Revisione e proposta correttivA ACCESSIBILITà

Guidai i lavori per le  Strategie per un Ambiente Costruito Design for All COM 650/2003 e nello stesso periodo ricevetti incarico di consulenza sul progetto di Palazzo Belliard.

IL CONTESTO

Con questo lavoro toccai con mano che spesso le questioni irrisolte sono dovute alla nostra incapacità di partire da zero, farci domande e cercare risposte in modo libero.

Palazzo Belliard – oggi chiamato Jacques Delors – è un immobile di 50.000mq. La sua ristrutturazione sarebbe terminata contestualmente all’avvio della COM 650/2003 –  Strategie per un Ambiente Costruito Design for All, cui avevo lavorato, ed alla proclamazione del 2003 Anno Europeo del Disabile. Per queste ragioni gli occhi di tutti erano puntati su questo intervento. Era il primo rinnovo urbanistico finalizzato a creare la “Cittadella Europea” con nuove strategie di accesso e di sicurezza.
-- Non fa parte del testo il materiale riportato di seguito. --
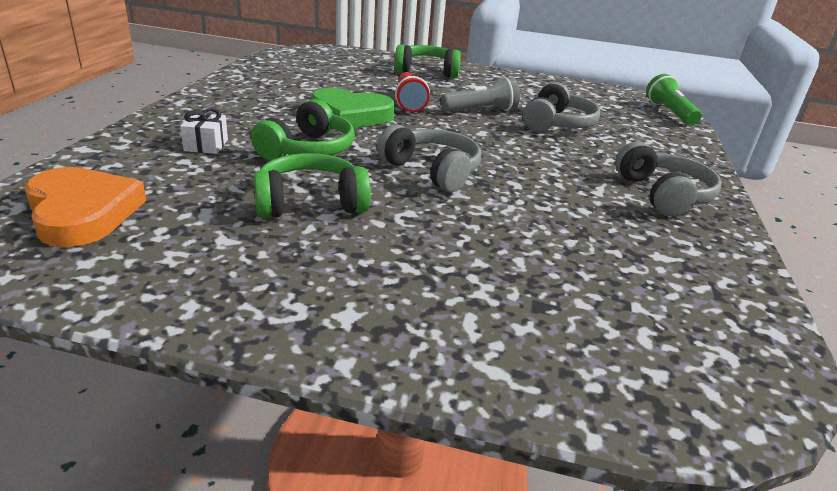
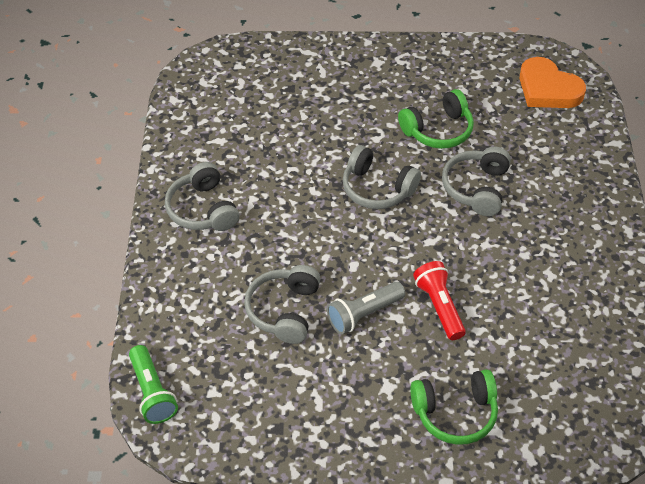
camera: 170 degrees right, 20 degrees up
(206, 145) = (547, 171): white gift -> none
(308, 150) = (476, 188): green headphones -> grey headphones
(351, 115) = (477, 257): green heart -> none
Vinsi la gara di appalto grazie agli obiettivi che avevo assicurato di raggiungere: migliorare gli aspetti di Accessibilità, Sicurezza e Salute in tutto l’immobile, rispettando l’idea architettonica dei progettisti, il costo complessivo dell’intervento e i tempi di consegna dei lavori. A fine intervento testai i lavori e rilasciai un collaudo prestazionale in qualità di unica responsabile delle scelte effettuate.

Non ho firmato come tutti i progettisti il rispetto dei contenuti del “Blue Book Europeo” perché non erano stati inseriti i requisiti di accessibilità che da tutta la vita perseguo.

lA SOLUZIONE

Il lavoro di consulenza ha garantito l’accessibilità a pubblico e relatori di tutti i percorsi e spazi: sale conferenze, cabine di interpretariato, sale stampa e servizi correlati, ristorante, caffetteria e self-service, ma anche tipografia interna.

Sono diventati accessibili anche tutti i 18 ascensori ed è stata data la possibilità di farne funzionare 3 in caso di incendio, ad opera di personale autorizzato, per soccorrere le persone con disabilità.

Sono stati previsti accessi specifici per le autombulanze e percorsi velocizzati per uscire dall’edificio in emergenza bypassando i percorsi standard di sicurezza. Nessun costo aggiuntivo per le opere modificate, anzi si è ottenuto un leggero risparmio che ha permesso ulteriori lavori.